Painter and ceramicist Stephen Bird takes to the conventions of traditional English crockery and attending ideas about etiquette and formality with a joyous subversion. His subjects—including gruesome murder scenes, animal cruelty, dismembered body parts and sex—reveal a taste for the transgressive. Yet there is more to these tableaux of apparently gratuitous violence than meets the eye. The gun-toting messiahs of Ecce homo, for instance, are based on mass-produced plastic Jesus figurines and, while cartoonish and silly, signify the dubious formulations on which modern warfare is based.
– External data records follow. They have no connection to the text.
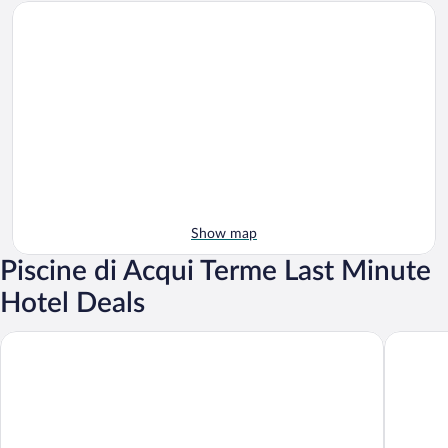
Show map
Piscine di Acqui Terme Last Minute
Hotel Deals
Hotel Valentino
Apartment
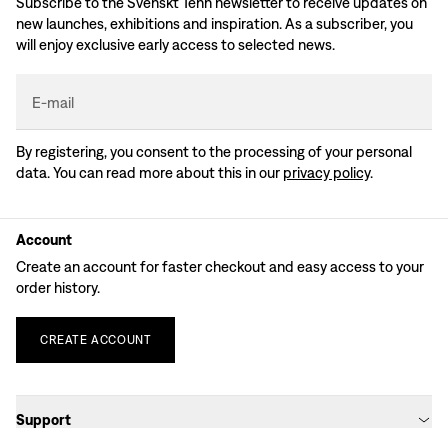
Subscribe to the Svenskt Tenn newsletter to receive updates on
new launches, exhibitions and inspiration. As a subscriber, you
will enjoy exclusive early access to selected news.
E-mail
By registering, you consent to the processing of your personal
data. You can read more about this in our
privacy policy
.
Account
Create an account for faster checkout and easy access to your
order history.
CREATE
ACCOUNT
Support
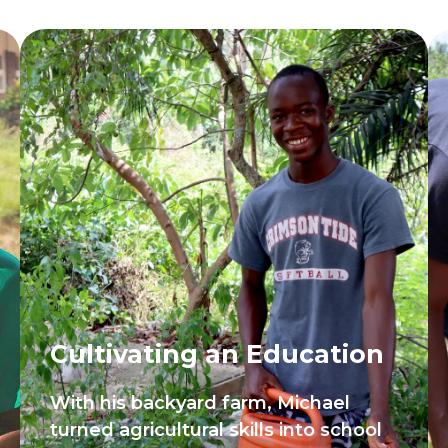
Cultivating an Education
With his backyard farm, Michael
turned agricultural skills into school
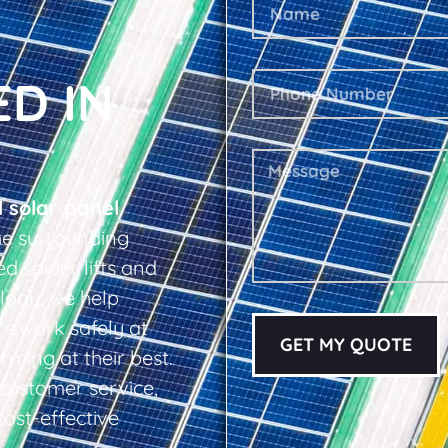
ED IN
l solar panel
e surrounding
d spider lifts and
logy, we help
s work safely at
GET MY QUOTE
rming at their best.
d customer service,
cost-effective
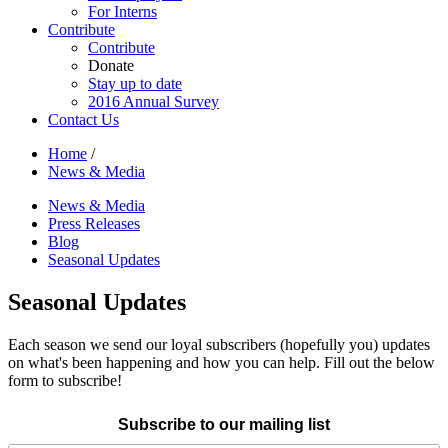
For Interns
Contribute
Contribute
Donate
Stay up to date
2016 Annual Survey
Contact Us
Home
/
News & Media
News & Media
Press Releases
Blog
Seasonal Updates
Seasonal Updates
Each season we send our loyal subscribers (hopefully you) updates
on what's been happening and how you can help. Fill out the below
form to subscribe!
Subscribe to our mailing list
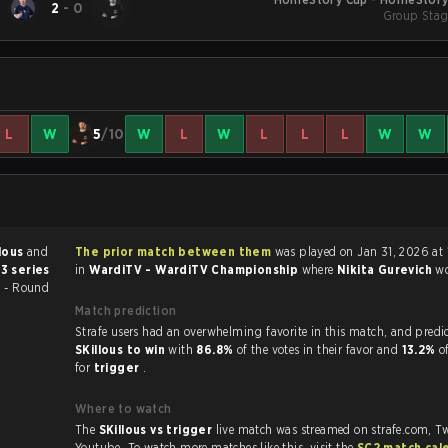
2
-
0
Group Stag
L
W
5
/10
W
L
W
L
L
L
W
W
llous
and
The prior match between them
was played on Jan 31, 2026 at 10:00 PM
3 series
in
WardiTV - WardiTV Championship
where
Nikita Gurevich
w
 - Round
Match prediction
Strafe users had an overwhelming favorite in this ma
SKillous to win
with
86.8%
of the votes in their favor and
13.2%
o
for
trigger
.
Where to watch
The
SKillous vs trigger
live match was streamed on strafe.com, T
Youtube. To watch more matches like this, visit the
SC2 match cal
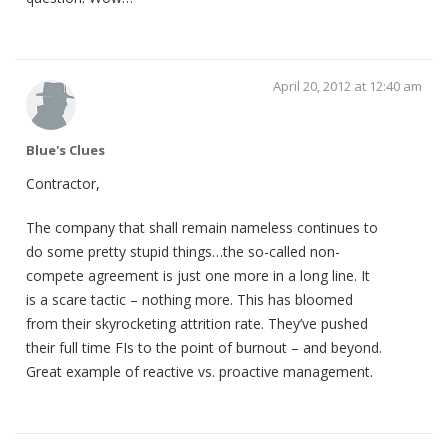
April 20, 2012 at 12:40 am
Blue's Clues
Contractor,
The company that shall remain nameless continues to
do some pretty stupid things…the so-called non-
compete agreement is just one more in a long line. It
is a scare tactic – nothing more. This has bloomed
from their skyrocketing attrition rate. They’ve pushed
their full time FIs to the point of burnout – and beyond.
Great example of reactive vs. proactive management.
Bird grew up in Stoke-on-Trent, the birthplace of English ceramics. His work typically appropriates iconography from the established pottery houses of his home town: a stiff pastoral scene from Spode, a decorative Royal Doulton rose, the cabbage leaf of Mintons’ Victorian majolica. Bird turns also to the intimate realm of his studio and to contemporary art discourse for inspiration and comic effect—one plate gently mocks a gallery visitor’s assessment of Bird’s artwork, another is the non-descript referent bearing the phrase ‘post-non-ceramic’. In many respects these plates exemplify the confusion of categories that now pervades creative industries: in production, process and materiality they belong to the domain of craft, while the subversive content keeps this category at arm’s length.
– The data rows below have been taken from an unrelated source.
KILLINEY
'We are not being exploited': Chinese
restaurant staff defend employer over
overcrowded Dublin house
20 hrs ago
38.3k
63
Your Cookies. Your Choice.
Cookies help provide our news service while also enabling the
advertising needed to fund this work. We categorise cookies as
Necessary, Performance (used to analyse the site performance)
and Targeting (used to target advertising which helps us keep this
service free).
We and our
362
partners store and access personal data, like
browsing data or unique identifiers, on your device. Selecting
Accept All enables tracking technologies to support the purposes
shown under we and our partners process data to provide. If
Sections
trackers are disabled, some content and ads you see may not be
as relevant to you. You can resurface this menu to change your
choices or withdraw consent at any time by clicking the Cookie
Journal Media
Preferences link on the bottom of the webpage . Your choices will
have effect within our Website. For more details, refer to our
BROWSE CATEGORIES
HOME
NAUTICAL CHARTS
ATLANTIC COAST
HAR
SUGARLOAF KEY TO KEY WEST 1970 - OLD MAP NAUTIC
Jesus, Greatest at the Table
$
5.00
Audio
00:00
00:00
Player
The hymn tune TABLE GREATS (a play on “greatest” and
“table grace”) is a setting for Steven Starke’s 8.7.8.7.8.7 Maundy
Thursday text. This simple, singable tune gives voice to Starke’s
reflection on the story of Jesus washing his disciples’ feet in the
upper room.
The stylistic naiveté of Bird’s ceramics belie his technical prowess: his glazes, for instance, are rich and their application considered. The individuality of each work and the inalienable presence of the artist’s hand is also a conscious nod to what has been lost in the age of mass production and consumption. Bird’s works, though laced with sharp wit, strangely invoke the emotional connection which is felt towards things that have been made with love.